First is Next Bank, whose major shareholder is Chunghwa Telecom (with Mega Financial, which includes Mega Bank, as junior partner). Telecom companies have a long track record around the world of launching successful financial businesses to cater to their existing customers.

Second is Rakuten International Commercial Bank, whose parents include Japanese e-commerce company Rakuten and its financial arms in banking and cards, and local IBF Financial. In Japan, Rakuten also operates a bank and a securities broker online, and it specializes in loyalty points and other incentives.

Third and possibly most dangerous is LINE Bank. Not only is it owned by the country’s biggest social media platform, Japan-owned LINE, but it has four large banks in the mix: Taipei Fubon Comercial Bank, CTBC Bank, Union Bank of Taiwan and Standard Chartered, the only foreign entity with a stake in a Taiwanese virtual bank. Its real edge is its messaging app, which now has the potential to become a “super app” as WeChat has become in China.
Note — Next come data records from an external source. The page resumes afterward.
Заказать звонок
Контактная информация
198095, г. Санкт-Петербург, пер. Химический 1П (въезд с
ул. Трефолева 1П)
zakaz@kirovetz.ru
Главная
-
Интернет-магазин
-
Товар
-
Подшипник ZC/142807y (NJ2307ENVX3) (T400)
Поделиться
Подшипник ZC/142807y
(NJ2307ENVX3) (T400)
All three newcomers will struggle if they remain fixated on retail lending. They will be capital-constrained in their ability to pay higher interest on deposits. Chasing millennials is good for the long run but might not pay the bills in the next two or three years.
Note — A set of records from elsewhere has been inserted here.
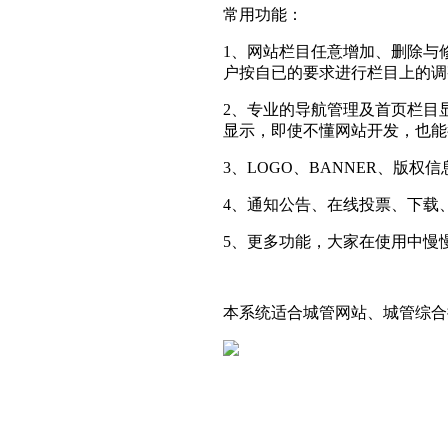
常用功能：
1、网站栏目任意增加、删除与
户按自已的要求进行栏目上的调
2、专业的导航管理及首页栏目
显示，即使不懂网站开发，也能
3、LOGO、BANNER、版
4、通知公告、在线投票、下载
5、更多功能，大家在使用中慢慢体
本系统适合城管网站、城管综合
But if they leverage their tech platforms to break in to credit cards and robo-driven wealth management, they will not only secure a beachhead in the market, but heavily impact incumbents.

Incumbents in trouble

Taiwan’s existing banks don’t have the deep pockets and access to international tech expertise that HSBC and DBS boast. The industry is too fragmented for any one firm to fund such a counterattack.

Nor is Taiwan positioned to vie for the kind of global talent that banks in Hong Kong and Singapore routinely leverage. Its banks can’t pay the salaries, the lack of English is a barrier for hiring from overseas, and the island’s prodigious homegrown talent is always tempted to work in Shenzhen or Shanghai.

Some banks may hope that “virtual banking” will be quickly commoditized. After all, every bank now offers online service. And customers use these for only basic needs: only 35% of depositors use online banking, and mostly for routine things like checking balances and transferring funds, according to an August 1 report by Taiwan Ratings, an arm of S&P Global.

But is this because Taiwanese customers aren’t interested in banking online, or because the offerings online have been mediocre? Chances are, there’s a world of difference between what a bank can come up with, versus what a LINE or Rakuten can deliver. Singapore’s banks show that traditional players can indeed become pretty good at digital offerings – but they have a decade’s head start against Taiwan’s banks. That’s a steep learning curve even for fast learners.

“Virtual players with widely adopted, user-friendly technology platforms could embed banking services in customers’ daily routines with greater ease than their traditional bank counterparts,” said the Taiwan Ratings report.

Here’s hoping!

Incumbent banks must now invest tens of millions of dollars into their own fintech initiatives, over multiple years. They have already been backing projects in e-payments, blockchain and automation, but these projects will have to accelerate. For many, perhaps most of Taiwan’s banks, it will be a strain.

There are a few rays of hope for traditional lenders, but they don’t have much to do with their own actions.

They can hope a cyber attack sours appetites for relying on internet-only banks (not a very nice prospect).

Or they can hope offerings by virtual banks (burdened by heavy shareholders in the traditional world) turn out to be mediocre.

Most likely they can hope the FSC panics over the idea of mass job losses in the traditional bank sector, and throws sand in the gears of virtual banks.

This last expectation seems reasonable, considering that (unlike the HKMA or MAS) the FSC hasn’t allowed fintech companies the chance to fully control a virtual bank.